**The data**
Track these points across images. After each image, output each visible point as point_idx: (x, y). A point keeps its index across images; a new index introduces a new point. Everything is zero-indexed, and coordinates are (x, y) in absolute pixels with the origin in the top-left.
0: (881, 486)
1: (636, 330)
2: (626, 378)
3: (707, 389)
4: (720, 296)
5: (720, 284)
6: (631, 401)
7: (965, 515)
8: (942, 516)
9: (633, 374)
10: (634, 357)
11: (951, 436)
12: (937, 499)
...
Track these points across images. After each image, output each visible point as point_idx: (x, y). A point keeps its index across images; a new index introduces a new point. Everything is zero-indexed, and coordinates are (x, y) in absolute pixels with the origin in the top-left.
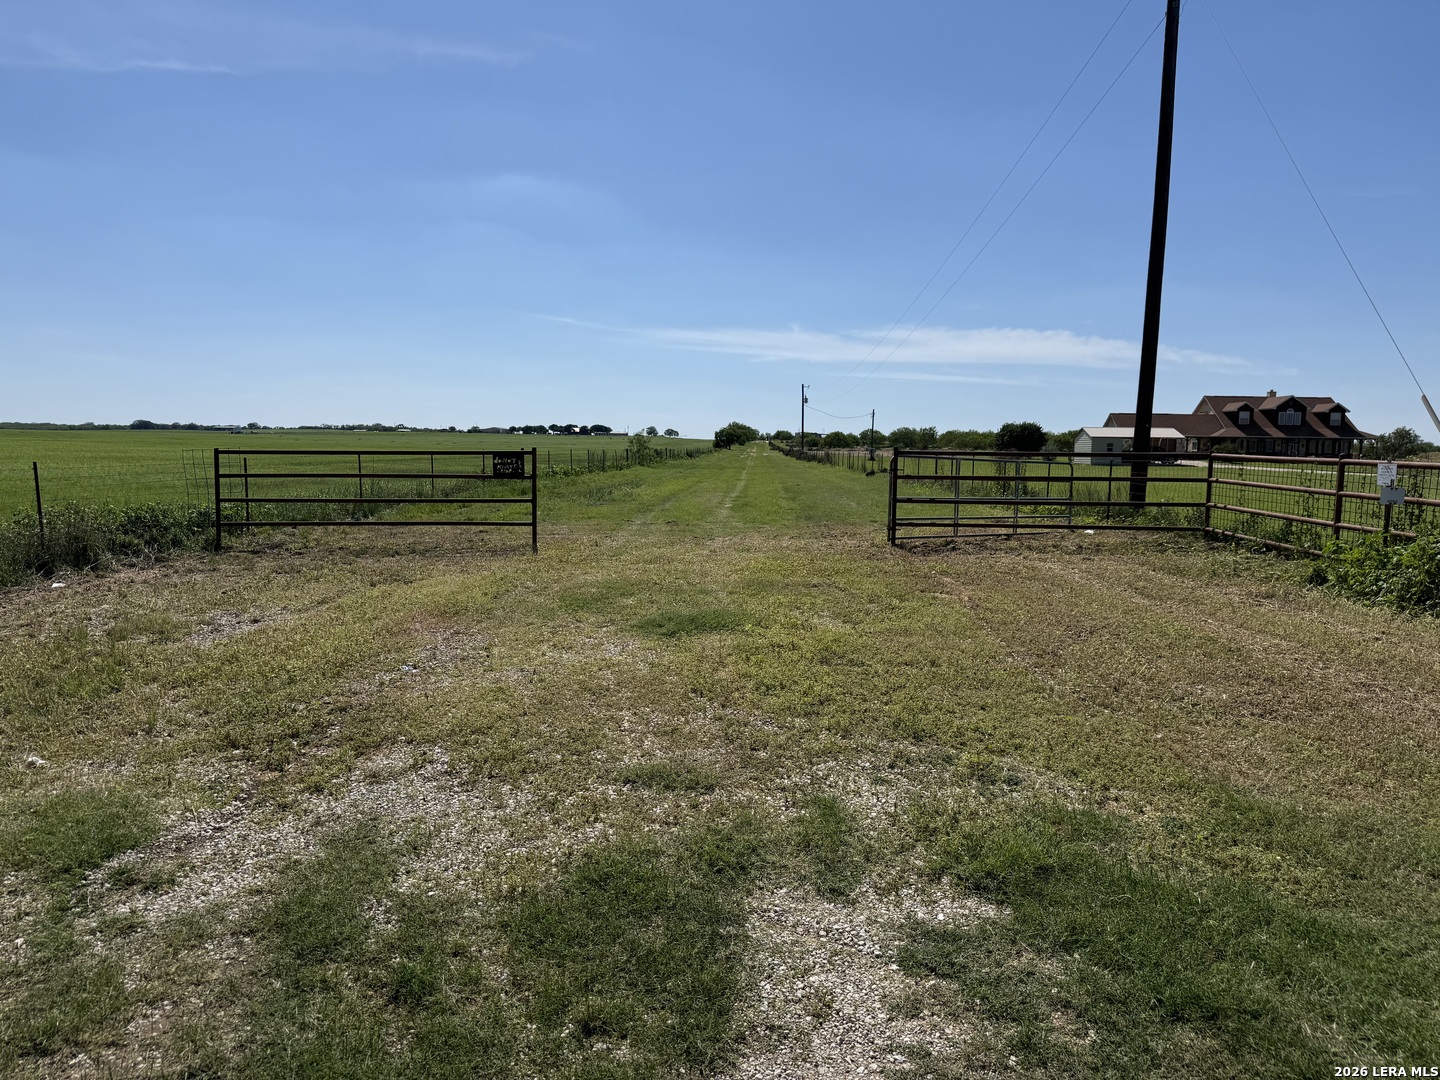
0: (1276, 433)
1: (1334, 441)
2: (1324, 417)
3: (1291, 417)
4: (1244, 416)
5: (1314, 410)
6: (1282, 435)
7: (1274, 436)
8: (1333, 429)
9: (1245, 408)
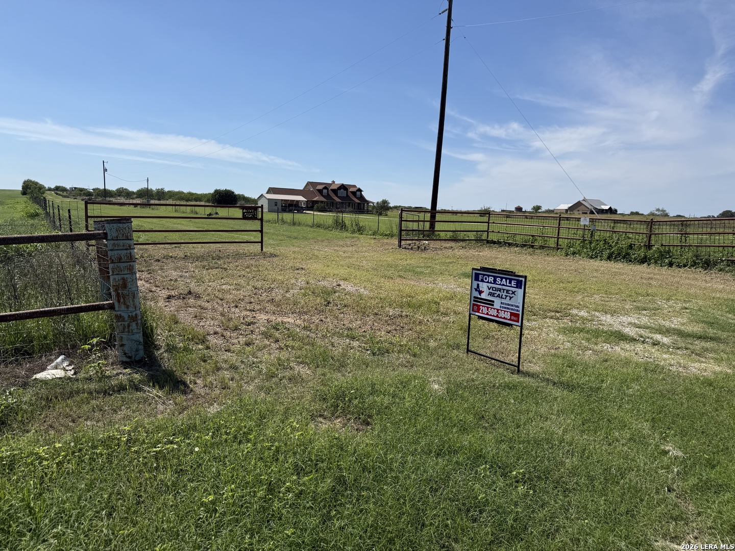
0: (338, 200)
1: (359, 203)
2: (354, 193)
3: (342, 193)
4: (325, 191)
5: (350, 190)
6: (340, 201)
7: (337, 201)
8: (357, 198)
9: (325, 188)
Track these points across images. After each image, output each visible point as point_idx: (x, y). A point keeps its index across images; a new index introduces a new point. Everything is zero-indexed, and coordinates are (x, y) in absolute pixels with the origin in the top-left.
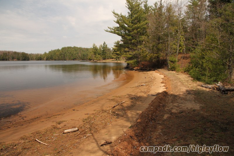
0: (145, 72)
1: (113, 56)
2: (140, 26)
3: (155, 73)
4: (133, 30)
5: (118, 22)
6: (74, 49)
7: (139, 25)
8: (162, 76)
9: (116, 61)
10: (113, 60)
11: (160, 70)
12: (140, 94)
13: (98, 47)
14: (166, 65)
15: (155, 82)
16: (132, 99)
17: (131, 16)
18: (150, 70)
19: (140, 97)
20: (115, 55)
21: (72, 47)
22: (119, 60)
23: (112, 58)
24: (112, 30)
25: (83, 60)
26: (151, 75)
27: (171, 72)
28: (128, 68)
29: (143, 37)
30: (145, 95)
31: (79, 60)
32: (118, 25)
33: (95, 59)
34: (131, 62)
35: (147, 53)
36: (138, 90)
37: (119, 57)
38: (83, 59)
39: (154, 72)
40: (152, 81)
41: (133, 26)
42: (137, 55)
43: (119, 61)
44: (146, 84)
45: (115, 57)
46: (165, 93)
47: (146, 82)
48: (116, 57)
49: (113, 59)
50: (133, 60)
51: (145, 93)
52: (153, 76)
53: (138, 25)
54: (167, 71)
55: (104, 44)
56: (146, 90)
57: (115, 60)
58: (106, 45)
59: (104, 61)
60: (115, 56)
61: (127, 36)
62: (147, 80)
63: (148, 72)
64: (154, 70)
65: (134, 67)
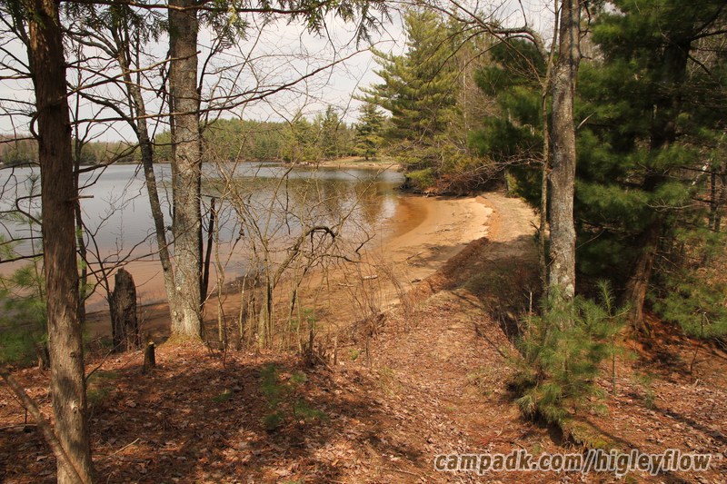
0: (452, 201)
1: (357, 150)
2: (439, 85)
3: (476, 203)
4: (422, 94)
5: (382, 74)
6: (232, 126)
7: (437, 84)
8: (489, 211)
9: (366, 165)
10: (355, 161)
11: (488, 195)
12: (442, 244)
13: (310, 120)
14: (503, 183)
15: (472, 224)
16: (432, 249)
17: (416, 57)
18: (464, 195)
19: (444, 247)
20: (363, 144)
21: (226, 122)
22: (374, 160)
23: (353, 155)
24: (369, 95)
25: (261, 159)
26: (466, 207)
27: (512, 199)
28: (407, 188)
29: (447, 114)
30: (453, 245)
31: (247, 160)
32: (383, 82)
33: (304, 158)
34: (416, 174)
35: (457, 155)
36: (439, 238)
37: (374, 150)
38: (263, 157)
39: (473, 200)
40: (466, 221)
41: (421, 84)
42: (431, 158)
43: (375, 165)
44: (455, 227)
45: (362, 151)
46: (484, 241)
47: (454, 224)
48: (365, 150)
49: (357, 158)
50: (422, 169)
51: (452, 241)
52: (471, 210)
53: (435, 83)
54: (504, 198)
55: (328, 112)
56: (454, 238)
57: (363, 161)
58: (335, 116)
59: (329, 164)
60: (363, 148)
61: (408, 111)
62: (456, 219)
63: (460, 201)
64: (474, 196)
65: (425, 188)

**Activity**
Look above for the line with "4: (133, 30)" and the line with "31: (79, 60)"; transcribe both and all lines in between, exactly, and nothing else.

**Output for this exercise**
4: (133, 30)
5: (118, 22)
6: (74, 49)
7: (139, 25)
8: (162, 76)
9: (116, 61)
10: (113, 60)
11: (160, 70)
12: (140, 94)
13: (98, 47)
14: (166, 65)
15: (155, 82)
16: (132, 99)
17: (131, 16)
18: (150, 70)
19: (140, 97)
20: (115, 55)
21: (72, 47)
22: (119, 60)
23: (112, 58)
24: (112, 30)
25: (83, 60)
26: (151, 75)
27: (171, 72)
28: (128, 68)
29: (143, 37)
30: (145, 95)
31: (79, 60)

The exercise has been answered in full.